[Camera settings data]
=== Begin Enclosure ===

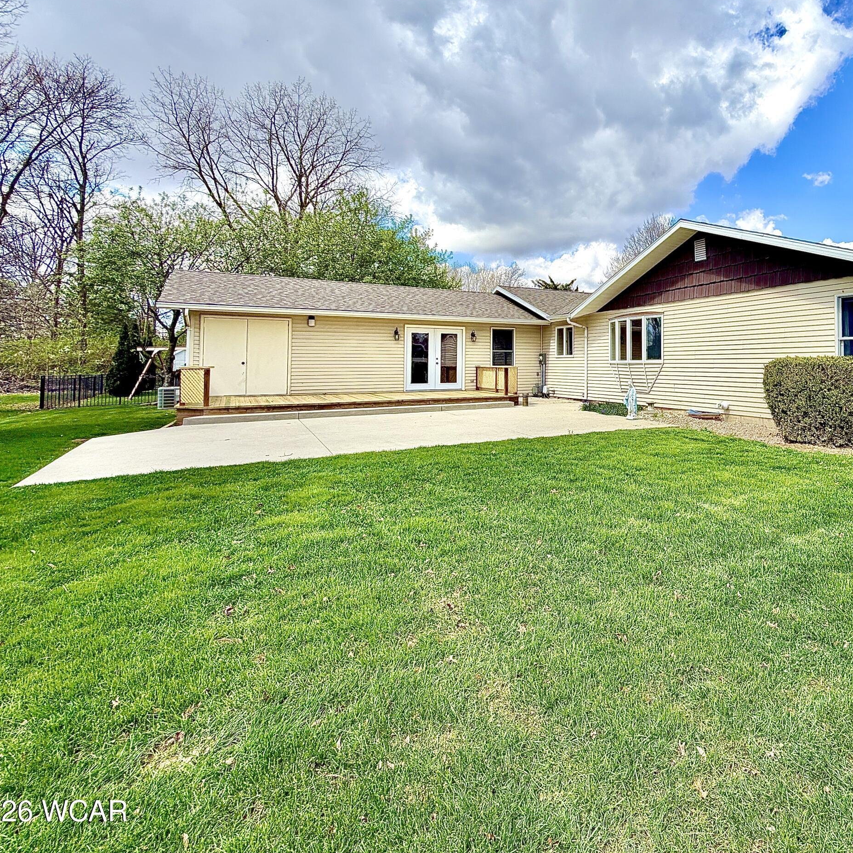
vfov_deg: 74.0
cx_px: 634
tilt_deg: +2.2
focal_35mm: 20
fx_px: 558
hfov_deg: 70.1
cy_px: 341
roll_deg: -0.7
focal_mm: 2.22
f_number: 2.2
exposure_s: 1/779
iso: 20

=== End Enclosure ===

**PROBLEM DESCRIPTION**
From the line containing "hfov_deg: 70.1" to the last line above, repeat every line exactly and nothing else.

**RESPONSE**
hfov_deg: 70.1
cy_px: 341
roll_deg: -0.7
focal_mm: 2.22
f_number: 2.2
exposure_s: 1/779
iso: 20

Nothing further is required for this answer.